Pte H. Huckle, of the 2nd Beds, did not have the heart to tell his mother that he was lying wounded in Netley Hospital, less so that his brother Alfred had been killed. In a letter sent to his sister instead, he wrote: "I was hit in the chest - just missed the heart by an inch. That was a fortnight ago but I was unable to let you know before. Am leaving Netley on Friday - going somewhere to recruit my health.
"With regard to Alfred, for heaven's sake be brave and break the news to mother, for I dare not write to her. He is dead - was killed on October 26th - died in the fighting line, fighting for his King and country. No nobler death can a soldier die. Do try and be brave and comfort poor old mother."

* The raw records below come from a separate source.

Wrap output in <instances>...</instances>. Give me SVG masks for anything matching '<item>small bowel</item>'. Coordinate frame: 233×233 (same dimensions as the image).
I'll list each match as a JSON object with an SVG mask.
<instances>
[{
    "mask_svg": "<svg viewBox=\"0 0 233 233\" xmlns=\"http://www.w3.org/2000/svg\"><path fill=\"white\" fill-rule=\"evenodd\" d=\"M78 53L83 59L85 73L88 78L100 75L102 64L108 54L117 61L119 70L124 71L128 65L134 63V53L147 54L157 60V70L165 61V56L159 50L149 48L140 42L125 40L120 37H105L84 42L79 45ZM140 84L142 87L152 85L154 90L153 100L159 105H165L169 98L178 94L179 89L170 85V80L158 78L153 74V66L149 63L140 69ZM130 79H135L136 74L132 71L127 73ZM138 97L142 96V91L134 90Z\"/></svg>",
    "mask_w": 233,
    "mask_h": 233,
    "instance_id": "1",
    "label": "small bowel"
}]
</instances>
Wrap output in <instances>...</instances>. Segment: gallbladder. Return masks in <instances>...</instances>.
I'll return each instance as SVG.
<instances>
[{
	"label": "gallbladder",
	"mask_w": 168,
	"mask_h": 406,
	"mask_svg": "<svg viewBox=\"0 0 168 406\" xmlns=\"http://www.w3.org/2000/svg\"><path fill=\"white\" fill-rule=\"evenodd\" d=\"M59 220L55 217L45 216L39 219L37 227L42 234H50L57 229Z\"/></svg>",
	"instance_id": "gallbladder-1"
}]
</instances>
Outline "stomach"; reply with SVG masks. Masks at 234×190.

(Pte Alfred Huckle, 3/6130, 2nd Battalion, Beds Regt, was the son of Mr and Mrs W. Huckle of 4 Common Road, Stotfold. He is commemorated on the Menin Gate Memorial, Ypres. He was aged 23.)
Former Midland Railway employee and Luton special reservist Pte A. W. Ireland, 20828, A Section, 10th Field Ambulance, wrote to his previous boss, Mr F. J. Crick, about hair-raising times during his service with the Royal Army Medical Corps - and the deaths of six artillerymen from one shell.
"As I sit writing these few lines we had a piece of German shell come into the room and struck the wall. It hit one of our Luton chaps on the chest but it did not hurt him. You should just have seen the chaps scamper."
Later he wrote: "We have seen some awful sights. We were in two hospitals at Bucy le Long when they were shelled. We had three of our chaps injured there. It was simply awful to see the shells flying around these two hospitals and the wounded being brought in, some with their arms off and some with their legs off.
"There were six artillerymen whiling away their spare time by playing cards when a shell burst by them and killed the whole six of them...I think it was the worst experience I have had since I have been here."
Pte Ireland, who was a drayman with the Midland Railway before becoming a member of the St John Ambulance Association and going to the front soon after the outbreak of war, hoped to get home to see one football match before the season ended. "But I don't expect I shall," he wrote. "I think this job will last longer than people anticipated."
On a rather happier note, another former railwayman, Acting Corporal George Pratt, of the 3rd Rifle Brigade, wrote of having been in some hot places. "But if you were to go along the trenches you would not think there was a war on, as the boys are in the best of spirits and we very often are singing some of the popular songs, with the shells and bullets still flying about."
The writer was a reservist who until the outbreak of war had been employed by the Great Northern Railway Company. He lived in Grange Road, Luton.